Wednesday, May 5, 2010

 

May 5th 2010

 

 

ENTRY INTO TAKEOVER BID IMPLEMENTATION DEED WITH MEIJIN ENERGY GROUP LIMITED

 

 

The Board of DMC Mining Limited ("DMC" or the "Company") (ASX code: DMM) is pleased to announce that it has entered into a conditional Takeover Bid Implementation Deed ("TBID") with Meijin Energy Group Limited ("Meijin"), for Meijin to acquire all the ordinary shares in DMC for $0.50 per share in cash through an off-market takeover offer (“Meijin Offer”). A copy of the TBID is attached to this announcement.

 

The Meijin Offer, if made on satisfaction of certain preconditions, will value DMC at approximately A$43.4 million1 and will provide a premium of 66.7% to the closing price for DMC shares on the ASX on

22 March 2010 of A$0.30, the last trading day prior to the announcement of the unsolicited takeover offer from Cape Lambert Resources Limited ("Cape Lambert") of $0.46 per DMC share ("Cape Lambert Offer").

 

DMC’s Managing Director, David Sumich noted, “the Meijin Offer, if made, is a compelling offer for DMC shareholders, given it is priced at a premium of 8.7% to the Cape Lambert Offer”.

 

The obligation to make the Meijin Offer is subject to the following preconditions:

completion of due diligence by Meijin on DMC;

the entering into a pre-bid acceptance agreement with an entity associated with DMC’s Managing Director, David Sumich; and

no "prescribed occurrences" occurring before the date of satisfaction of the preconditions noted above.

 

The preconditions need to be satisfied or waived by 5.00pm Perth time on 7 May 2010. If the preconditions are satisfied or waived, Meijin will make the off-market takeover bid.
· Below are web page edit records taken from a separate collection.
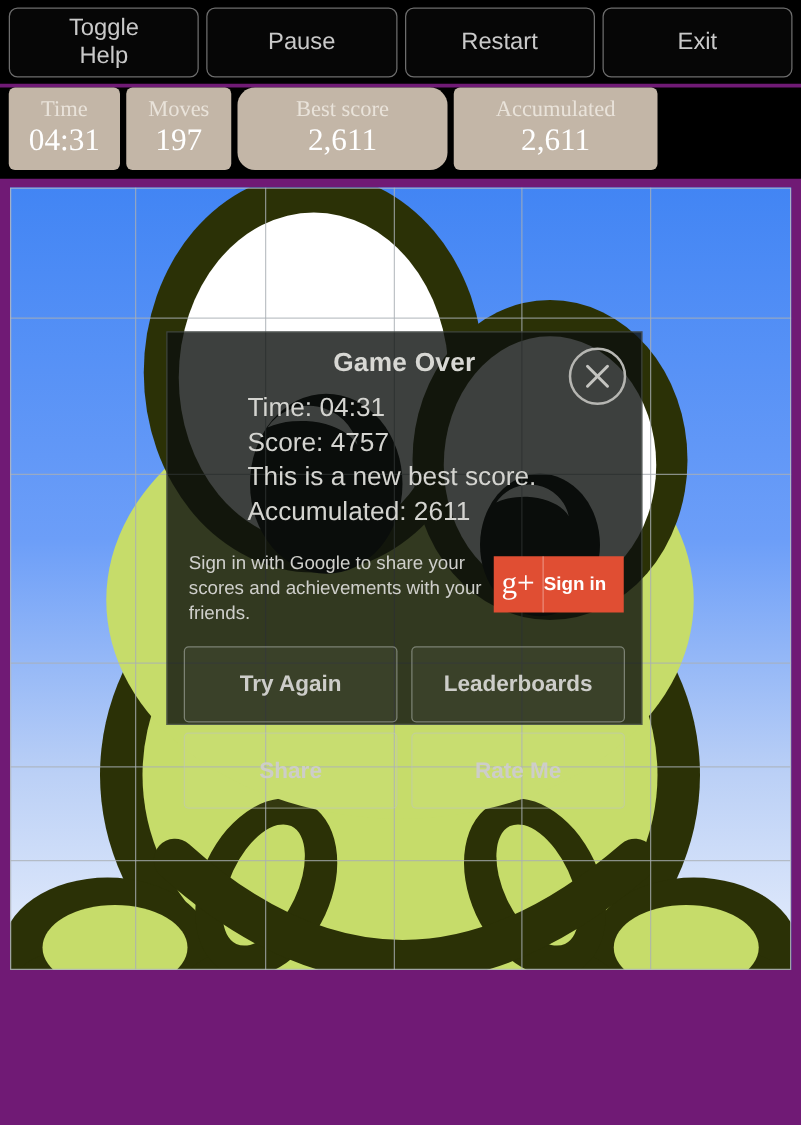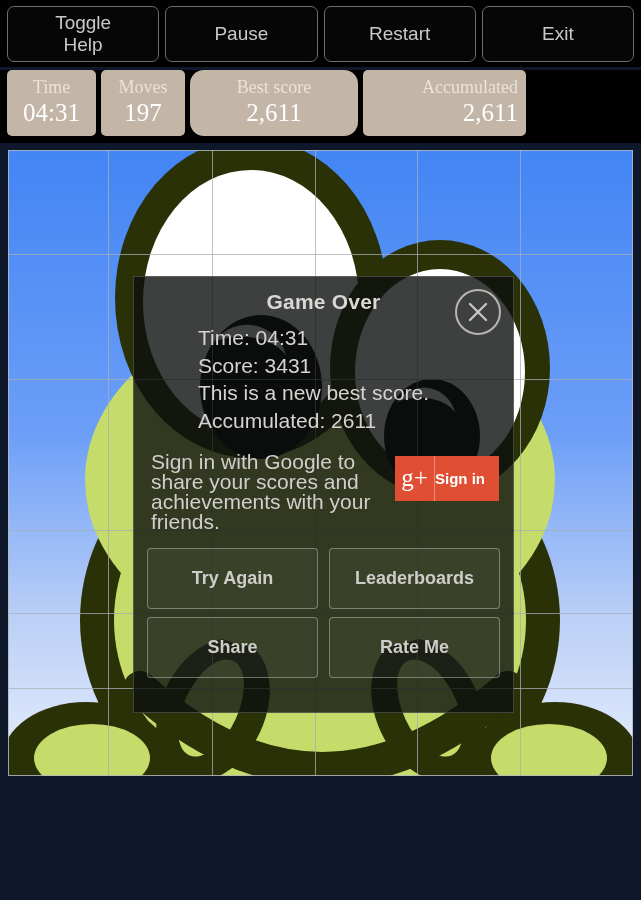"Toggle" #app { background: #0f172a -> #701a75 }
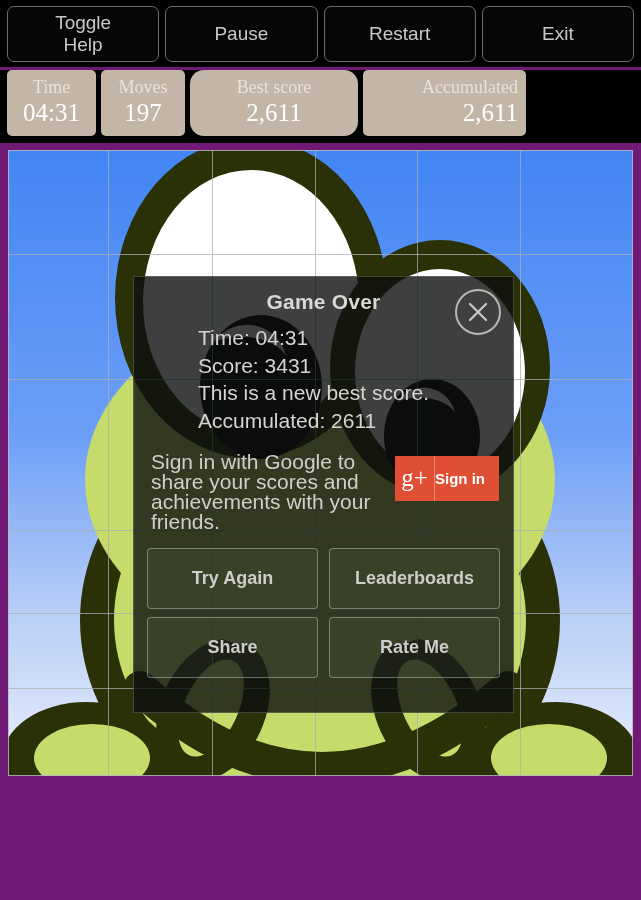"Accumulated" .stat-box.w-acc { align-items: flex-end -> none }
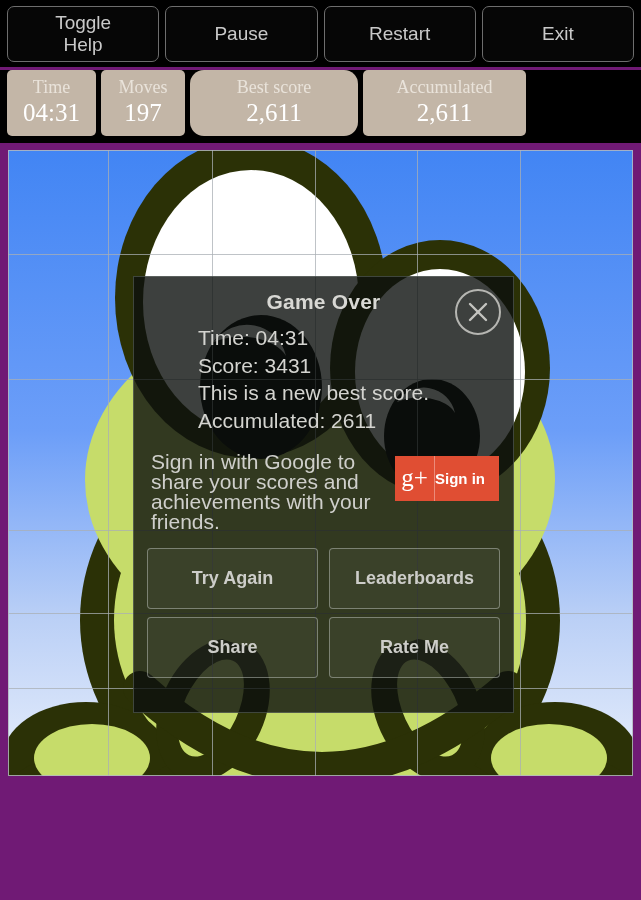"Game Over" #dialog { height: 437px -> 315px; top: 276px -> 265px }
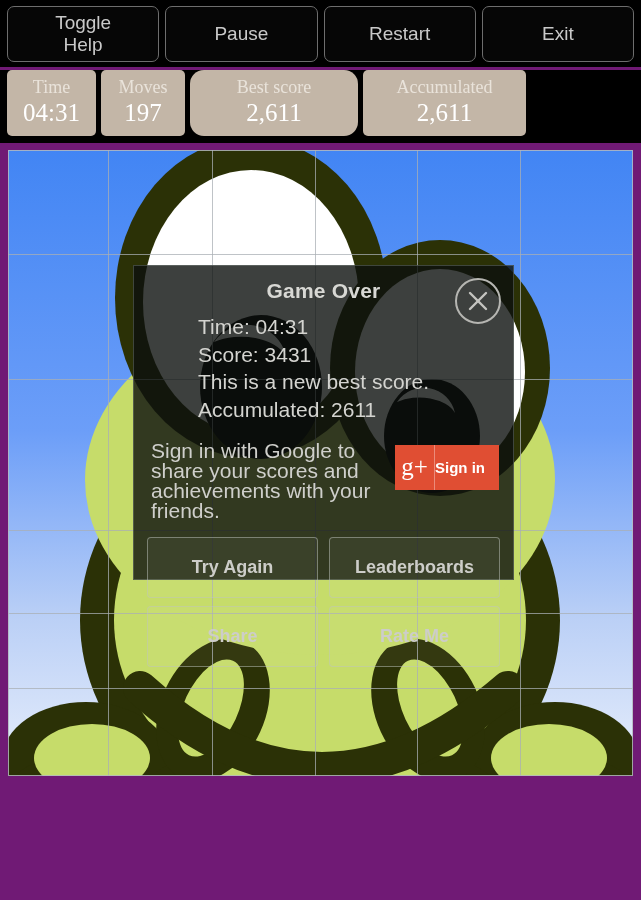"Score: 3431" div.dlg-line { text: 3431 -> 4757 }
If the preconditions are not satisfied or waived, the Meijin Offer will not be made.

 

DMC will update the market in due course as to the status of the satisfaction of the preconditions.

 

The Meijin Offer will be subject to a number of conditions, being a minimum acceptance condition of 48,700,000 shares and no prescribed occurrences, details of which are set out in full in schedule 1 of

the attached TBID.

 

A mutual break fee of A$150,000 is payable in certain circumstances as set out in clause 7 of the attached TBID.

 

DMC’s directors have agreed they will unanimously recommend that DMC shareholders accept the Meijin Offer if made, in the absence of a superior proposal and subject to the proposed price for each DMC share under the proposed Meijin Offer being within or above the valuation range for a DMC share ("Valuation Range") as assessed by an Independent Expert.

 

DMC’s directors have also indicated that they intend to accept the Meijin Offer, if made, in respect of their own shareholdings, in the absence of a superior proposal and subject to the consideration under the Meijin Offer being within or above the Valuation Range.

 

BDO Corporate Finance (WA) Pty Ltd has been appointed as the Independent Expert to determine and advise whether the Cape Lambert Offer is fair and reasonable to DMC Shareholders not associated

with Cape Lambert.

 

As announced on 27 April 2010, the DMC Board recommends that, until such time as you receive the target’s statement (which will be issued on or before 10 May 2010) in respect of the Cape Lambert

Offer, you should take no action with respect to the Cape Lambert Offer.

 

David Sumich noted, “Shareholders will be aware of the status of the preconditions to the Meijin Offer well before the closing date of the Cape Lambert Offer, of 25 May 2010. As such, we recommend that shareholders take no action at this time with respect to the Cape Lambert Offer.”